Marketing Needs a New Job Spec ...

I've been seeing a lot of confused marketers and CEOs running around lately. There seems to be a general question: "How come the stuff we've been doing for 50 years doesn't work anymore?".

It doesn't work because the rules have changed! If you've read Thomas Kuhn's The Structure of Scientific Revolutions (1962) you'll understand that a paradigm shift is a fundamental change in the basic assumptions underpinning a particular scientific set of knowledge. For Kuhn, the paradigm is not just the current theory, but the world view in which it exists along with essential implications which arise from it.

Communications theorists have been saying for more than a decade that the Internet represents a paradigm shift in communications. Fair enough - arguing otherwise seems pointless, even if we're not quite done with the revolution just yet. And given that it's a technology thing, then it's not too far gone to say it deserves a scientific treatment.

If you use political theory to describe the behavior of large groups of people, then it's fair to suggest that we're still travelling through an anarchical way-point on our way to the final destination. In fact, the Internet allows a more complex form of interaction than any other media channel we've ever experienced.

The rough tools of print, radio, and television allow communication in only one direction. It's easy enough to model message transmission (even if it sometimes ends up garbled like a bizarre form of the pass-the-message game). It's like a sequence of nodes (users) in series. Or translated, it's like talking in some one's ear in the middle of Shibuya Crossing.

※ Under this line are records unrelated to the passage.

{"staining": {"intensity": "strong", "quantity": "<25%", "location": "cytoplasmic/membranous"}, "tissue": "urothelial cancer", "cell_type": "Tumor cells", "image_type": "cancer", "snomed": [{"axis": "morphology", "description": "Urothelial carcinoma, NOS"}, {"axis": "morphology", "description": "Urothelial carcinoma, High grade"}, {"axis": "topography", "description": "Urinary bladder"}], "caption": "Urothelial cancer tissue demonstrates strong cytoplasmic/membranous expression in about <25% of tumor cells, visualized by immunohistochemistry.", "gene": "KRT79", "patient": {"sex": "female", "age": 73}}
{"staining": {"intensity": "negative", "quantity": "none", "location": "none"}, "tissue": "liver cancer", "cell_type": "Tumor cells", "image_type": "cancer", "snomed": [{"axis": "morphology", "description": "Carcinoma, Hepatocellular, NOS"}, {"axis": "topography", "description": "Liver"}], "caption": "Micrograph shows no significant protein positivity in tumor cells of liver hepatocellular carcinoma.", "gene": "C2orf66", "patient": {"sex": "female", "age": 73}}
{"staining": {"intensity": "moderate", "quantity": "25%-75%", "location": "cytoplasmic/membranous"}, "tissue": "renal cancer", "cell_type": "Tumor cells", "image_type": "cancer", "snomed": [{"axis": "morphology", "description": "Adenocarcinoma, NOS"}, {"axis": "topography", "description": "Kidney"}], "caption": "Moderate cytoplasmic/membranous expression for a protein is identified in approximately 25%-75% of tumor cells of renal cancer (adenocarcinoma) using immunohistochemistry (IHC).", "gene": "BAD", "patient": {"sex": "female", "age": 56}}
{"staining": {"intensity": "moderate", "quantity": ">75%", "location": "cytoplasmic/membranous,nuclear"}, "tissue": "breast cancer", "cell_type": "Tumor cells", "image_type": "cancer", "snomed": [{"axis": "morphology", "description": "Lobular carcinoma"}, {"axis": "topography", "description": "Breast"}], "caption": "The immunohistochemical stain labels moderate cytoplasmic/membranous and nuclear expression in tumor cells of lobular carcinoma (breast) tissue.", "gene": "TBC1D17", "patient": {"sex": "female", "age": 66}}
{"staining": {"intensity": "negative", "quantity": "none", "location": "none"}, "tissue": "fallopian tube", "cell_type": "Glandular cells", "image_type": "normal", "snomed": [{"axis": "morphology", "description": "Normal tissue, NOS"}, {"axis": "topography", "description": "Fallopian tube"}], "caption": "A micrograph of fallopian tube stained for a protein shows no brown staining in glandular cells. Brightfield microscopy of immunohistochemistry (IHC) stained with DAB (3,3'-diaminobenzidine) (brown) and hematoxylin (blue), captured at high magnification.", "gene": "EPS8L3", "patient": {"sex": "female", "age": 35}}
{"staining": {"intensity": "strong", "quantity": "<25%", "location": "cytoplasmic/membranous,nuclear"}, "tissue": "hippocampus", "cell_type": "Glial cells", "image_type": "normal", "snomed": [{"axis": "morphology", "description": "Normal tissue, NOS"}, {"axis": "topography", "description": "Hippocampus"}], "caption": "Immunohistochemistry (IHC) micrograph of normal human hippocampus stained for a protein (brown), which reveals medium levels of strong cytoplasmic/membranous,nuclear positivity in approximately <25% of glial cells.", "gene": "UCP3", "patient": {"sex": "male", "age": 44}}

The most effective and efficient way to transmit a message in this environment is to send it often and and with maximum signal power (loudly).

But social media powered by the Internet is a different game - suddenly you empower each node (user) to communicate with any other node. Everything is connected to everything else, and the number of connections quickly becomes an intractable calculation (meaning you can't find a computer big enough to solve it that fits inside the Universe!). Translation: A million octopuses shaking hands, with a million others. Efficiency and effectiveness come from having a message repeated as often as possible with low signal power (softly). A CSR in a big company connects everyone to each other, and make the whole thing operate smoothly.

The Internet is not a channel - it's a switchboard. Until social media turned the shouting match into a conversation, marketers needed to have a loud voice (lots of media exposure), good lungs (big budgets), and run the 100m in 10 seconds (focus on short-term results). But a good CSR needs empathy (listening to people), angles (interesting ways to interact), and a stack of marathons under the belt (focus on the long-term).

I'd rather be a shaker than a shouter. What about you?

Thought for the Day: Talking loudly with a big stick doesn't work anymore. Maybe you need a new job spec for your marketers that looks more like your Customer Service Representatives'.